Federal Reserve Chairman Ben Bernanke’s term ends in January 2014, and it is unclear whether he will stay on for another--so what should be on his to-do list?

(January 9, 2013) — Federal Reserve Chairman Ben Bernanke must muster every means he can to help the United States and the world emerge from a gloomy time, a paper by Pacific Investment Management Company (PIMCO) says.

A whitepaper by Tony Crescenzi, PIMCO’s executive vice president, market strategist and portfolio manager, outlines an array of suggestions for the nation’s top central banker.

A major point on the list: Keep volatility low. Since uncertainty tends to breed market volatility, the more predictable, transparent, credible and understandable the Fed’s actions are, the less volatile markets are likely to be. “To the extent that the Fed reduces uncertainty in the bond market, it may reduce the ‘term premium’ in bonds – the extra yield that investors demand to compensate for uncertainty, particularly for the uncertainty that tends to surround potential changes to the federal funds rate, the benchmark rate that the Fed aims to control.” According to PIMCO, the Fed has so far been very successful in achieving a lowered bond premium. Going forward, “the Fed must ensure that its latest experimentation with communications and buying bonds also aims to keep volatility low. It’s not clear that it will.”

Another item on the list: Play offense. In other words, according to PIMCO, the Fed’s monetary policy should aim to promote faster economic growth. “The Fed’s mantra in 2013 therefore must be to print, print, print, thereby using coinage to nudge annual growth in nominal gross domestic product (GDP) toward 5% instead of the recent slow pace of about 4%,” the bond manager notes.
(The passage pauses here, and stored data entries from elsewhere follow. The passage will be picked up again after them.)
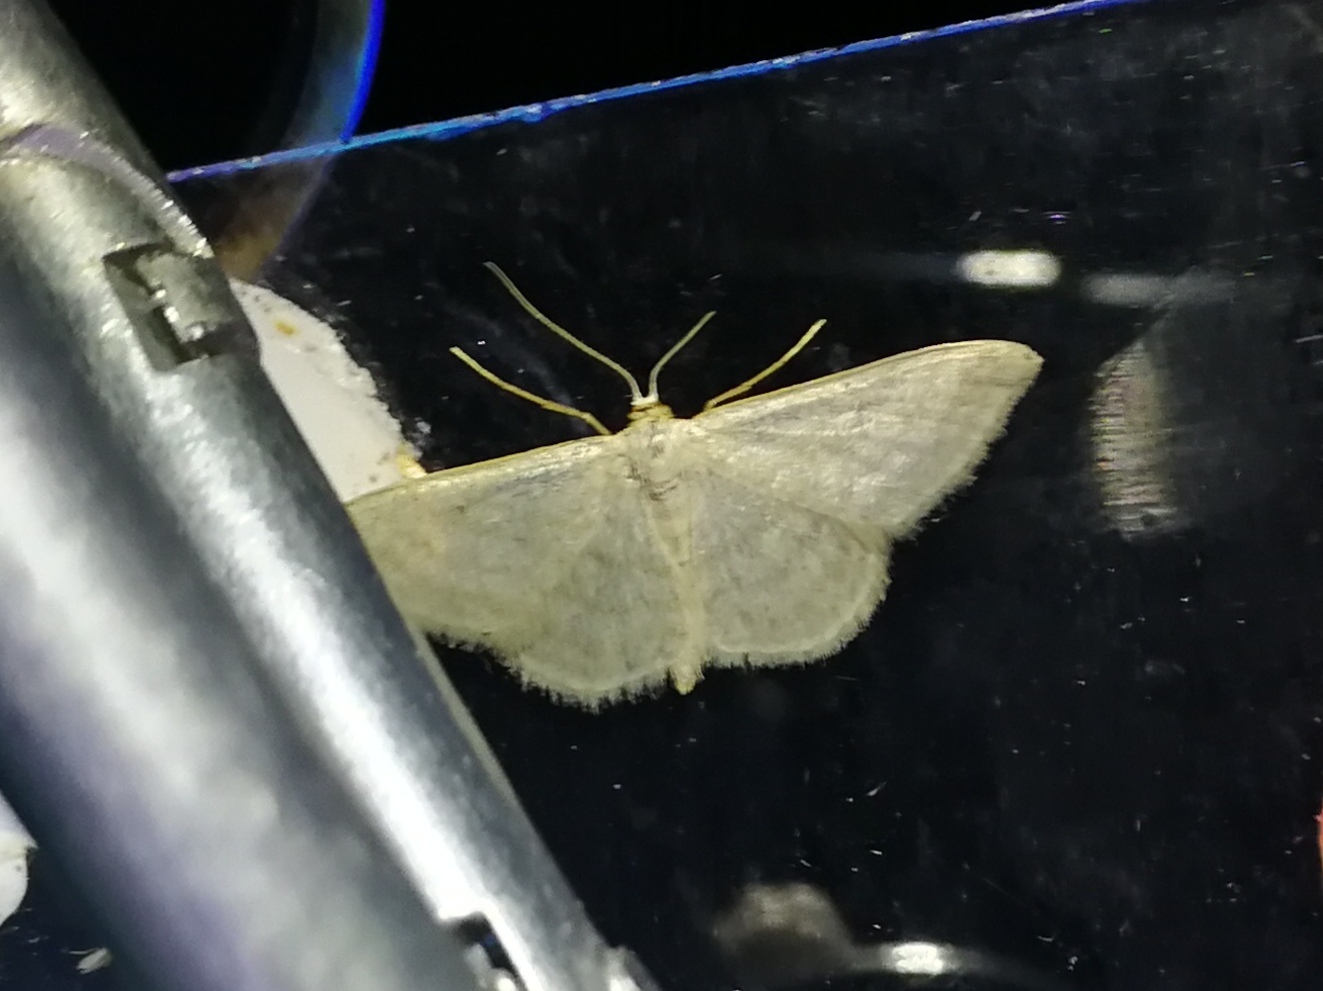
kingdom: Animalia
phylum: Arthropoda
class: Insecta
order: Lepidoptera
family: Geometridae
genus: Idaea
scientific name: Idaea subsericeata
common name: Satin wave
Housing is another big issue in PIMCO’s eyes. For the first time in seven years, PIMCO is expecting the US housing sector to strengthen and contribute to economic growth. “Although we believe the recovery is rooted in the reduction of excess supply resulting from a severe underbuilding of homes relative to population growth and demographic trends, the Federal Reserve’s interest rate policies deserve some credit,” the paper says. While the Fed’s purchase of about $1.5 trillion (and rising) of mortgage-backed securities has helped, there’s more the Fed can do, says Crescenzi. For example, on the regulatory front, the Fed can consider current housing conditions when it crafts rules for implementing the Dodd-Frank Wall Street Reform and Consumer Protection Act.